Throughput HPC is typically used for calculations on big data within areas such as health science, technical simulations, chemistry, physics and bioinformatics. 

Characteristics of Throughput HPC: 

  • Mostly unattended batch jobs 
  • Many jobs/many cores 
  • Large workflows (inhomogeneous jobs) 
  • Requires some level of technical expertise to use 

LUMI Capability HPC 

Capability HPC is the European pre-exascale supercomputer, LUMI, and it’s located in the CSC datacentre in Finland. LUMI is financed 50% by EuroHPC Joint Undertaking, and 50% by a consortium of countries of which Denmark funds 3%.

LUMI offers a setup similar to that of Throughput HPC, but with the very height of hardware enabling LUMI to handle calculations that surpass the capacity of Throughput HPC due to latency or memory.  

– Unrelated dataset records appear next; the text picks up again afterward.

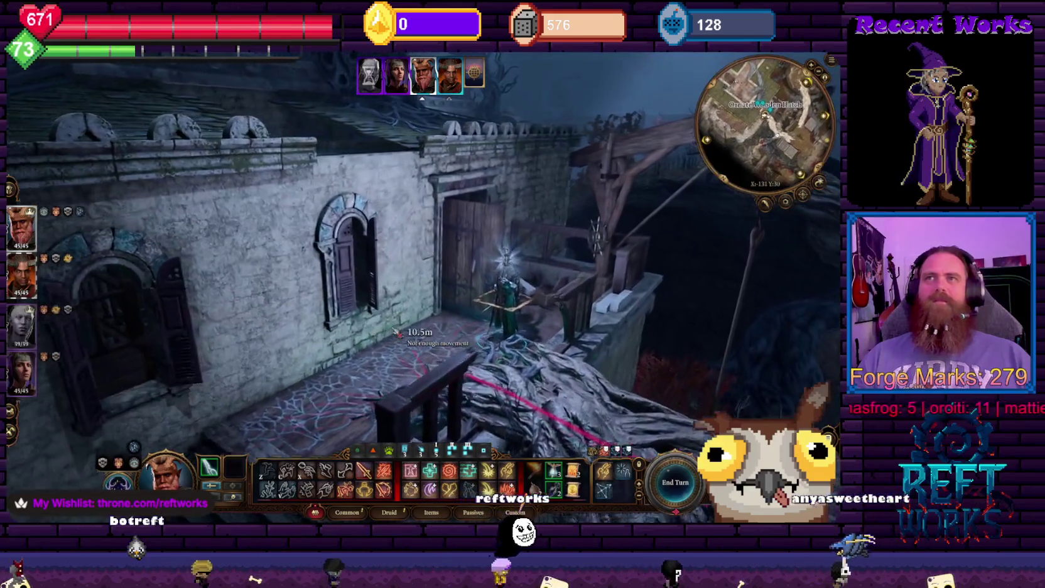
key("e")
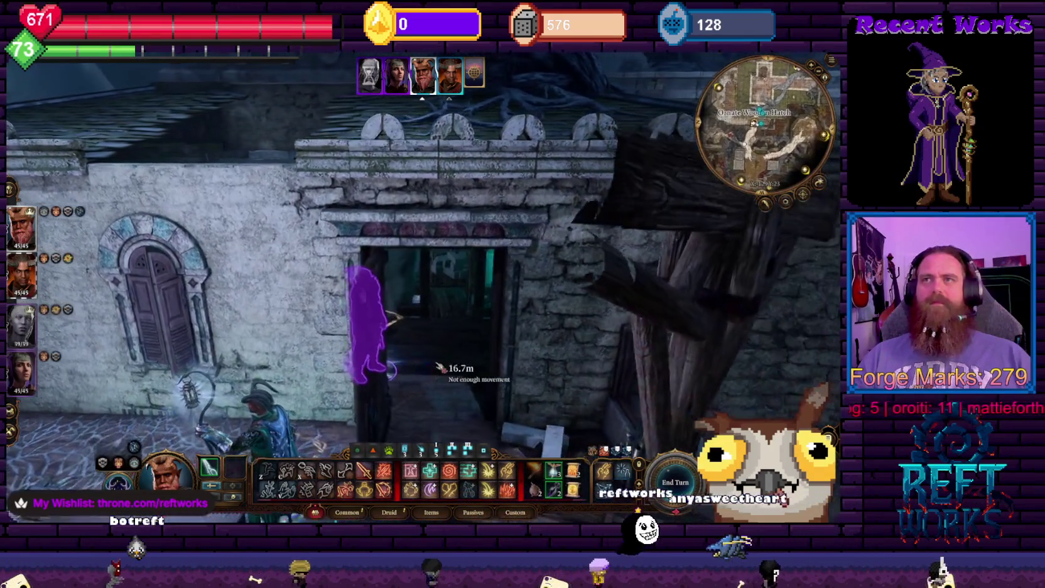
key("e")
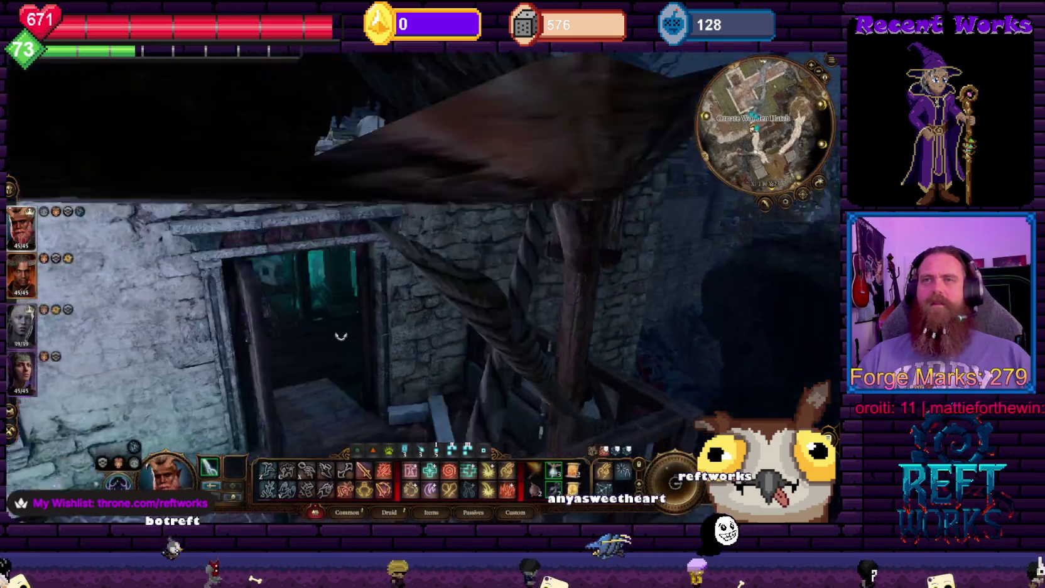
key("e")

Characteristics of Capability HPC: 

  • Mostly unattended batch jobs 
  • Many jobs/many cores 
  • Large workflows 
  • Requires some level of technical expertise to use 

DeiC Integration Portal

It is now possible for researchers to access the DeiC HPC systems via a common national portal. The majority of DeiC HPC services are already part of the portal: DeiC Interactive HPC, DeiC Large Memory HPC, and part of DeiC Throughput HPC (Sophia). The remaining parts of DeiC Throughput HPC will be added in the future.  

As for LUMI the integration is limited to project management and requests of resources for the time being. It is not yet possible to run jobs on LUMI directly from the DeiC Integration Portal.